Dataset extract Block Start

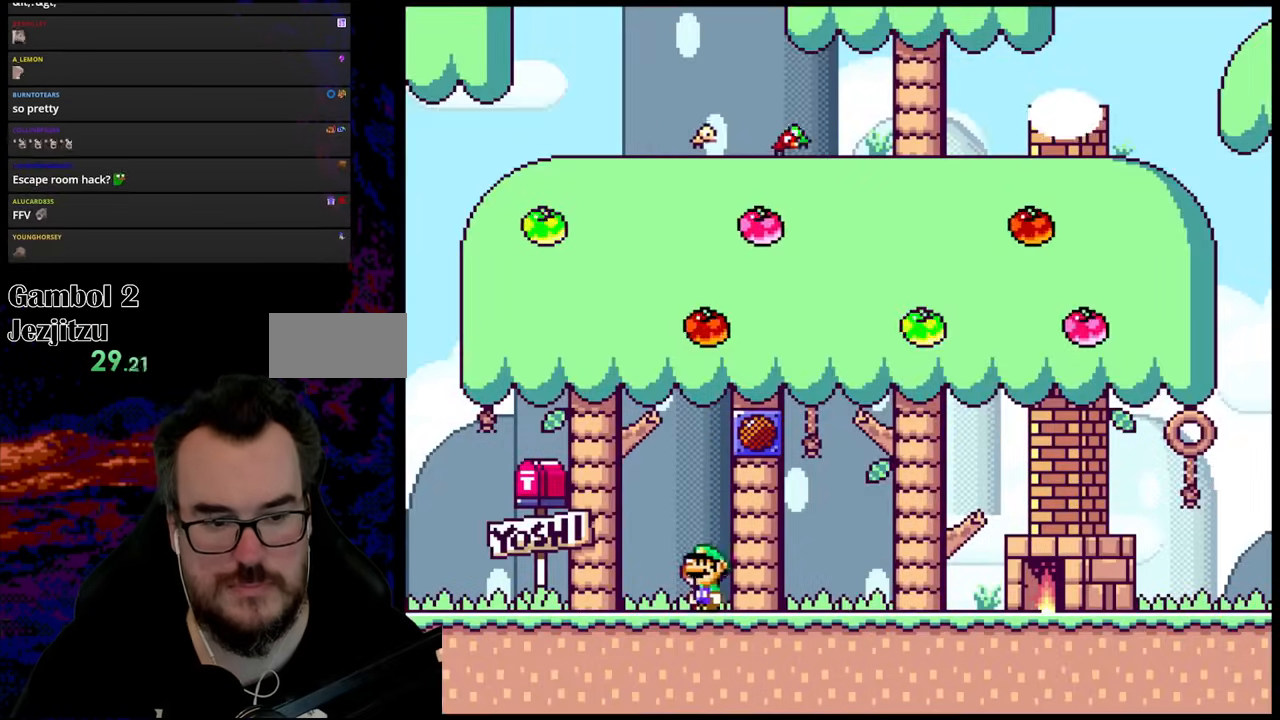
{"buttons": ["Y", "DPAD_UP"], "events": [[483, "DPAD_UP", "down"]]}
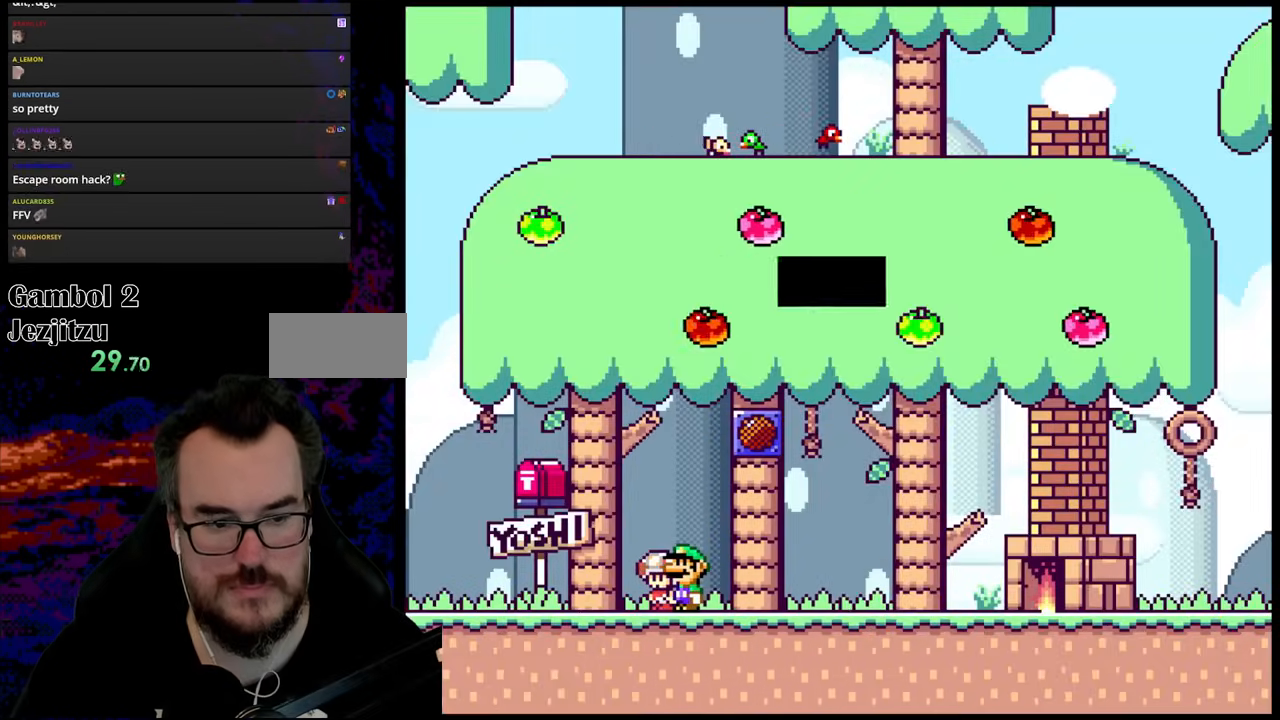
{"buttons": ["Y"], "events": [[200, "DPAD_UP", "up"]]}
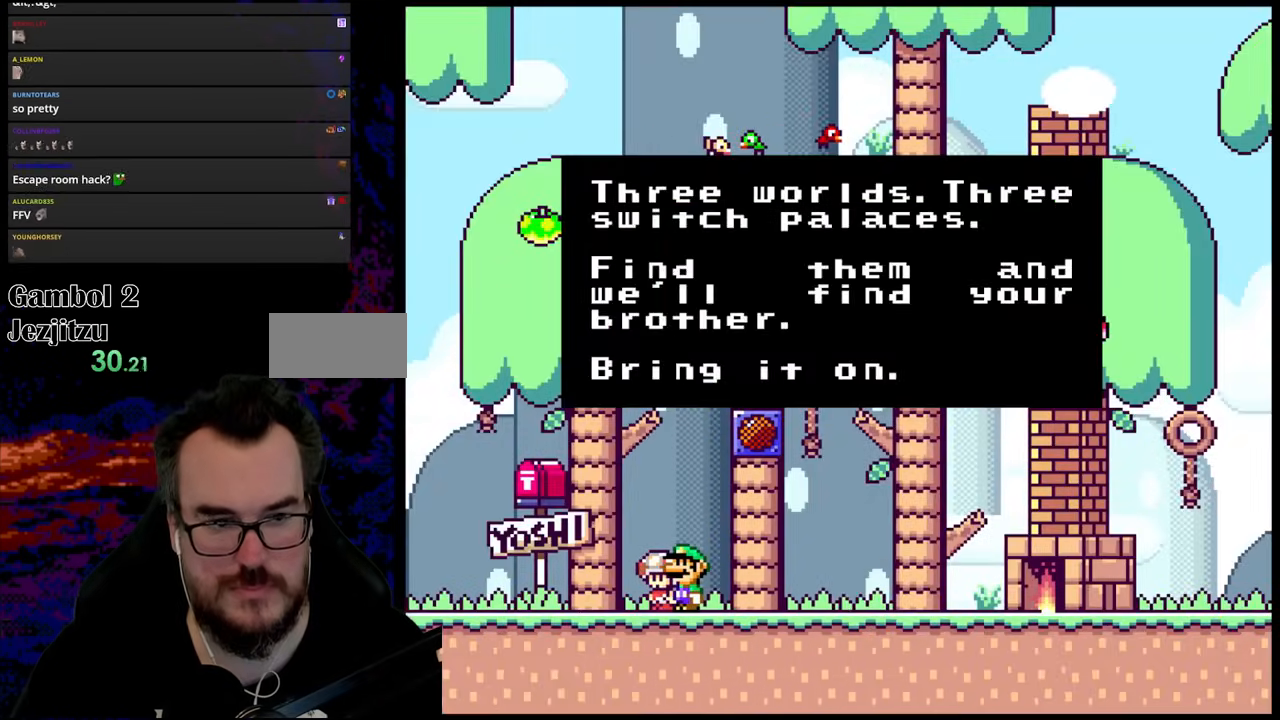
{"buttons": [], "events": [[400, "Y", "up"]]}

Dataset extract Block End

Task requirements:
Please reproduce the material above word for word, without its images.

Problem solution:
{"buttons": ["Y", "DPAD_UP"], "events": [[483, "DPAD_UP", "down"]]}
{"buttons": ["Y"], "events": [[200, "DPAD_UP", "up"]]}
{"buttons": [], "events": [[400, "Y", "up"]]}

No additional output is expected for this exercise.